You'll find that the 50mm f/2 picture is 4 x brighter than the 400mm f/4.
You'll also find that the 50mm f/2 picture is 8 x smaller than the 400mm f/4.
The light energy collected by the 50mm lens is 4/8/8=1/16 of the 400mm lens.

Repeat the same with the light bulb switched off, but having some outside illumination. You'll get the same results.

Now try take pictures of say, Sirius (a point source) with the same lenses.
You'll find that the 50mm f/2 picture is 16 x less bright than the 400mm f/4.
You'll also find that the 50mm f/2 picture is almost the same size as the 400mm f/4 (slightly bigger diffraction pattern).
The light energy collected by the 50mm lens is 1/16 of the 400mm lens.

So it matters whether the source is distributed or point, but not whether it is emission or reflection.

Ken

OK, I'm pretty sure I don't get it, but that's ok. It would seem that the larger aperture would result in more light, and a higher shutter speed, but it doesn't. Obviously there is something going on that I don't understand intuitively. Maybe small words and pictures would help me, but I really don't need to know.
Mark

Mark - It does let in more light but what you are missing is that the lens is focused further away too (200 vs 50 mm if the subject is at "infinity"), so that light is spread out more by the time it hits the sensor/film plane. It's the inverse square law at work. What the same f stop does, regardless of the focal length is let the same light intensity fall *per film/sensor area*. So at 200 you get more photons through the hole than at 50, but they get spread out more - so it all works out , that's why f stop is used to represent "exposure"

Hope that gets you over the intuitive hump :-)

Andy

The Big Bang was a point source.
Bremstrahlung from an energetic electron is a point source.
The exact nature of the big bang in the opening sub-nanosecond interval is still conjectural. It rapidly moved out of any possibility of being considered such, even presuming that some of the newer physical theories haven't superseded it.
And the size of an electron, hence the scale of any internal activity depends on what state you consider it to be in; but considered as a particle it's finite if indeterminate.
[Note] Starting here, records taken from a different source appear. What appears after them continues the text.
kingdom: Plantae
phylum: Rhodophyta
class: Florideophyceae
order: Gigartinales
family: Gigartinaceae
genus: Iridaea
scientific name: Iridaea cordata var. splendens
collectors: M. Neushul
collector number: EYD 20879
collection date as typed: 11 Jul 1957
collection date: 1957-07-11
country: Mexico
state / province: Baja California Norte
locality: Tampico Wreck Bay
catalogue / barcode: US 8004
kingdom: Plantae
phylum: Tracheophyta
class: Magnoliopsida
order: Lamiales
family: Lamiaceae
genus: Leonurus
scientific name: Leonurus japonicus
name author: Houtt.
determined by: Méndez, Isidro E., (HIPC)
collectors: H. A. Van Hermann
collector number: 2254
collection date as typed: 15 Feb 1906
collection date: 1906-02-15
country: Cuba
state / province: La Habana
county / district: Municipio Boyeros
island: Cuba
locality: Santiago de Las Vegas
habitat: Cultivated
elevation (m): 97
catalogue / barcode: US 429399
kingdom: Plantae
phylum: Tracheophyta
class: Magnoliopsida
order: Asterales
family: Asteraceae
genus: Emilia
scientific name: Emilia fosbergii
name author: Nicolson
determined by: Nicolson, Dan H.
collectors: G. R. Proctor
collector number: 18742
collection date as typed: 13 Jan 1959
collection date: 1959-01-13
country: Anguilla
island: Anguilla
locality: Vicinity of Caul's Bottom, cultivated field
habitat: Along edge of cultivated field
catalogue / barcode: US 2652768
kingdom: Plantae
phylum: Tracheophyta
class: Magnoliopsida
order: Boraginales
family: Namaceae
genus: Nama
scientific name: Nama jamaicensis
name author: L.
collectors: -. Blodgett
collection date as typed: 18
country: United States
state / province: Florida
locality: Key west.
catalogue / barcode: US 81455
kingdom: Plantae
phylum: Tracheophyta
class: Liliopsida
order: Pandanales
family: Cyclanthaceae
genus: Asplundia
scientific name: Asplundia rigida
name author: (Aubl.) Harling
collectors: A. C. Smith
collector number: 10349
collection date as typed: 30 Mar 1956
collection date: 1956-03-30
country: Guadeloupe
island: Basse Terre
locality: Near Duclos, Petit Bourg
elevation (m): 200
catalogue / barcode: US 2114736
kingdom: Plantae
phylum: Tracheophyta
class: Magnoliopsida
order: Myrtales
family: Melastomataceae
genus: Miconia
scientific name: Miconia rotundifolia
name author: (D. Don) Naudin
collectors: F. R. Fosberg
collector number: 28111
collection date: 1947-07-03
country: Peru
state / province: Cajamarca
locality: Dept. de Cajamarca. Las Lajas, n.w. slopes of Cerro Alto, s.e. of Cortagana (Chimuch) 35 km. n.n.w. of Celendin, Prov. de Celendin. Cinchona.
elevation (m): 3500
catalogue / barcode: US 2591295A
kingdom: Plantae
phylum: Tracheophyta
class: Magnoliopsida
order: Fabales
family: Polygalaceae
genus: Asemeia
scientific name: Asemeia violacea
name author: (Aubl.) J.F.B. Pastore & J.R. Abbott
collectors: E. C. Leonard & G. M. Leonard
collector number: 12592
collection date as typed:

Try take pictures of a light bulb 10 ft away (distributed emission source) with 400mm f/4 and a 50mm f/2, using the same ISO and shutter time.
You'll find that the 50mm f/2 picture is 4 x brighter than the 400mm f/4.
You'll also find that the 50mm f/2 picture is 8 x smaller than the 400mm f/4.
The light energy collected by the 50mm lens is 4/8/8=1/16 of the 400mm lens.

Repeat the same with the light bulb switched off, but having some outside illumination. You'll get the same results.

Now try that again with a clear envelope lamp, not a frosted, so you're photographing the light source, not the diffuser (galaxy vs. nebula). I will concede that the image will be smaller, but not dimmer.

Now try take pictures of say, Sirius (a point source) with the same lenses.
You'll find that the 50mm f/2 picture is 16 x less bright than the 400mm f/4.
You'll also find that the 50mm f/2 picture is almost the same size as the 400mm f/4 (slightly bigger diffraction pattern).
The light energy collected by the 50mm lens is 1/16 of the 400mm lens.

So it matters whether the source is distributed or point, but not whether it is emission or reflection.

Ken

Sirius is an emission source - where's your reflection point source by comparison? and how do you justify calling a star twice the mass of the sun a "point source" when you have previously said[QUOTE=kfong] "Theoretically there is no such thing as "Point Reflection source", since a point has no cross section for reflection to occur. So the word "Emission" in the term "Point Emission source" is actually redundant." I submit that if you allow a distributed emission source at sufficient distance to be called as a point source, the same should apply to a reflective source at sufficient distance.

I think that we're arguing semantics as much as optics or physics, though, at this point.